What the task asks:
Please extract the text from each of the rows below, reproducing every line unchanged and in its original order.

+++++

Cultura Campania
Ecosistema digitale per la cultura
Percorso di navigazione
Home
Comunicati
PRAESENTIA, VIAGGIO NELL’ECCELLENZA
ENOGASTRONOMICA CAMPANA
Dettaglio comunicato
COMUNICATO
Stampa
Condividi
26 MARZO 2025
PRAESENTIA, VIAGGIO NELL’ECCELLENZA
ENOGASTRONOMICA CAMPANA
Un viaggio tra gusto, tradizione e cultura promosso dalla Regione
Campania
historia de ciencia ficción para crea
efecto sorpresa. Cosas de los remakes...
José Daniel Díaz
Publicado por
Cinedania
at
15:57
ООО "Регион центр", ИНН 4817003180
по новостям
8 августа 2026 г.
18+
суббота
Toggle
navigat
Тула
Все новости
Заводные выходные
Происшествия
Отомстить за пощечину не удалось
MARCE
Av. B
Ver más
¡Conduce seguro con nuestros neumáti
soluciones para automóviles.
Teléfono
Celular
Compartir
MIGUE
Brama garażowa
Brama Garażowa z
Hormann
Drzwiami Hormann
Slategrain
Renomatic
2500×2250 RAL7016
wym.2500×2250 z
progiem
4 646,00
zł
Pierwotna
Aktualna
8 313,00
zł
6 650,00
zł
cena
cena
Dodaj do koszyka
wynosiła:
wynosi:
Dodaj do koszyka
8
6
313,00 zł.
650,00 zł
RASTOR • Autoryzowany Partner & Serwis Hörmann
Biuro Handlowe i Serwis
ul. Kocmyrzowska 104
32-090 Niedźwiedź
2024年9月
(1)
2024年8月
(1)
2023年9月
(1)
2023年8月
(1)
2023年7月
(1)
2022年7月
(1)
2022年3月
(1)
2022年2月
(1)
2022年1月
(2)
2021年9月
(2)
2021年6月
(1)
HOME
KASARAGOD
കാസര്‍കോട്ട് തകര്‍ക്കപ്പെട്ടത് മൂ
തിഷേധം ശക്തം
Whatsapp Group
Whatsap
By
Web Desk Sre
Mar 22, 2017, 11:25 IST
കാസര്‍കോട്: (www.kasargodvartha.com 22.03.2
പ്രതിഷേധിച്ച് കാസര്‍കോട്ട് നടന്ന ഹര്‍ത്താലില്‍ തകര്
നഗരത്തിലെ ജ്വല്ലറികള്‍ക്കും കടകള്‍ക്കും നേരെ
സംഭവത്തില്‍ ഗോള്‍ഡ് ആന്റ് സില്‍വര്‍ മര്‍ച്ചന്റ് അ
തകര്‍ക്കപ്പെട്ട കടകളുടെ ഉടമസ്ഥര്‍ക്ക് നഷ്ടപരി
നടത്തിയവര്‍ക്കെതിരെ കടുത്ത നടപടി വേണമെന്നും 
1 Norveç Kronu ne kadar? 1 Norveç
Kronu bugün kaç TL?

+++++

Response to the task:
Cultura Campania
Ecosistema digitale per la cultura
Percorso di navigazione
Home
Comunicati
PRAESENTIA, VIAGGIO NELL’ECCELLENZA
ENOGASTRONOMICA CAMPANA
Dettaglio comunicato
COMUNICATO
Stampa
Condividi
26 MARZO 2025
PRAESENTIA, VIAGGIO NELL’ECCELLENZA
ENOGASTRONOMICA CAMPANA
Un viaggio tra gusto, tradizione e cultura promosso dalla Regione
Campania
historia de ciencia ficción para crea
efecto sorpresa. Cosas de los remakes...
José Daniel Díaz
Publicado por
Cinedania
at
15:57
ООО "Регион центр", ИНН 4817003180
по новостям
8 августа 2026 г.
18+
суббота
Toggle
navigat
Тула
Все новости
Заводные выходные
Происшествия
Отомстить за пощечину не удалось
MARCE
Av. B
Ver más
¡Conduce seguro con nuestros neumáti
soluciones para automóviles.
Teléfono
Celular
Compartir
MIGUE
Brama garażowa
Brama Garażowa z
Hormann
Drzwiami Hormann
Slategrain
Renomatic
2500×2250 RAL7016
wym.2500×2250 z
progiem
4 646,00
zł
Pierwotna
Aktualna
8 313,00
zł
6 650,00
zł
cena
cena
Dodaj do koszyka
wynosiła:
wynosi:
Dodaj do koszyka
8
6
313,00 zł.
650,00 zł
RASTOR • Autoryzowany Partner & Serwis Hörmann
Biuro Handlowe i Serwis
ul. Kocmyrzowska 104
32-090 Niedźwiedź
2024年9月
(1)
2024年8月
(1)
2023年9月
(1)
2023年8月
(1)
2023年7月
(1)
2022年7月
(1)
2022年3月
(1)
2022年2月
(1)
2022年1月
(2)
2021年9月
(2)
2021年6月
(1)
HOME
KASARAGOD
കാസര്‍കോട്ട് തകര്‍ക്കപ്പെട്ടത് മൂ
തിഷേധം ശക്തം
Whatsapp Group
Whatsap
By
Web Desk Sre
Mar 22, 2017, 11:25 IST
കാസര്‍കോട്: (www.kasargodvartha.com 22.03.2
പ്രതിഷേധിച്ച് കാസര്‍കോട്ട് നടന്ന ഹര്‍ത്താലില്‍ തകര്
നഗരത്തിലെ ജ്വല്ലറികള്‍ക്കും കടകള്‍ക്കും നേരെ
സംഭവത്തില്‍ ഗോള്‍ഡ് ആന്റ് സില്‍വര്‍ മര്‍ച്ചന്റ് അ
തകര്‍ക്കപ്പെട്ട കടകളുടെ ഉടമസ്ഥര്‍ക്ക് നഷ്ടപരി
നടത്തിയവര്‍ക്കെതിരെ കടുത്ത നടപടി വേണമെന്നും 
1 Norveç Kronu ne kadar? 1 Norveç
Kronu bugün kaç TL?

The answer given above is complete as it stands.